In a manner of speaking, The Theory of Everything draws its pulpy interior from a clash of science and faith. Yet the film never exploits this duel beyond repair and instead uses it as an underlying catalyst for its central love story. Stephen, despite his adoration for the subject, is increasingly pillaged by science, his health deteriorating by the frame. He even defies the presence of a doctor, much to the chagrin of his wife. On the other hand Jane finds herself silently enraptured by the life she might’ve had as she and her husband spend more and more time with Jonathan Jones (Charlie Cox), a choir conductor whom Jane meets at church. The influence of the couple’s branching schools of thought is slight but entirely profound, a notion particularly felt when Stephen momentarily submits his incessant ignorance of God and then begins to backtrack. “Are you actually going to allow me to have this moment?” Jane asks.
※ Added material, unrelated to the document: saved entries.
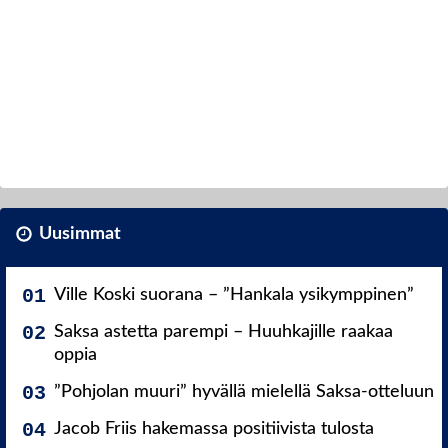
Uusimmat
Ville Koski suorana – ”Hankala ysikymppinen”
Saksa astetta parempi – Huuhkajille raakaa
oppia
”Pohjolan muuri” hyvällä mielellä Saksa-otteluun
Jacob Friis hakemassa positiivista tulosta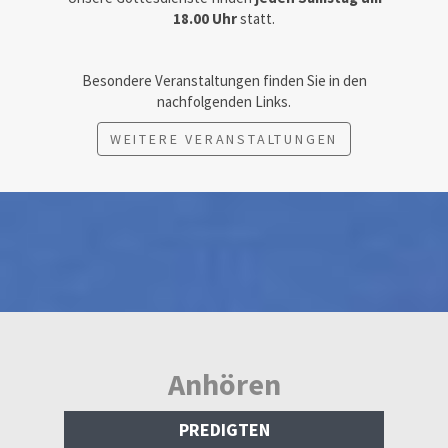
18.00 Uhr
statt.
Besondere Veranstaltungen finden Sie in den
nachfolgenden Links.
WEITERE VERANSTALTUNGEN
Anhören
PREDIGTEN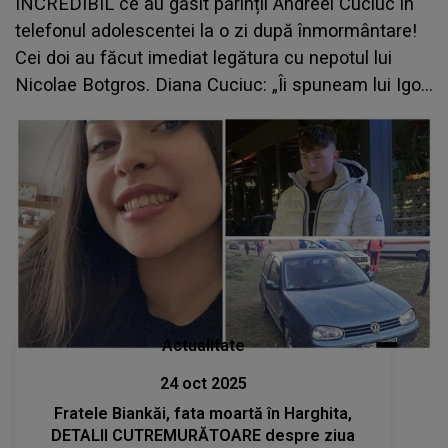
INCREDIBIL ce au găsit părinții Andreei Cuciuc în
telefonul adolescentei la o zi după înmormântare!
Cei doi au făcut imediat legătura cu nepotul lui
Nicolae Botgros. Diana Cuciuc: „Îi spuneam lui Igor:
«Ceva la mijloc este, ceva nu este curat...”
Actualitate
24 oct 2025
Fratele Biankăi, fata moartă în Harghita,
DETALII CUTREMURĂTOARE despre ziua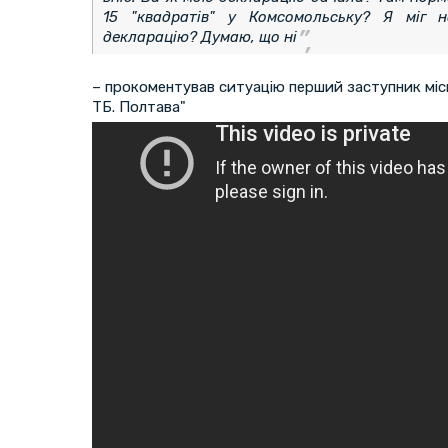
15 "квадратів" у Комсомольську? Я міг 
декларацію? Думаю, що ні
– прокоментував ситуацію перший заступник міс
ТБ. Полтава"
Much of the praise the film have received thus far has been directed towards the performances of both Eddie Redmayne and Felicity Jones, and for good reason. It’s almost a foregone conclusion that in 2015 these actors will deliver excellence on screen, but the level the pair operate at here is truly magnificent. Redmayne does all the hard graft as Stephen, completely embodying the physicist’s eventual symbolic manifestation. It’s a role without a safety net and Redmayne should be commended for his artistic bravery as well as his tremendous portrayal. Jones is every bit as good, her subtlety and finesse perfectly complementing the physicality in Redmayne’s enactment. She’s more than simply a supplement though, Jones accentuating the strength of Jane through her pained-yet-defiant facial range. Supporting work from the likes of Charlie Cox and David Thewlis is also strong, though it is Redmayne and Jones who stand out significantly.

The Theory of Everything is at its best when Eddie Redmayne and Felicity Jones are united, projecting performances that are totally different but equally effective and affecting. The film is delightfully funny too, and not at all bogged down by disconsolation. And hey, if it’s good enough for Stephen Hawking, it’s good enough for me.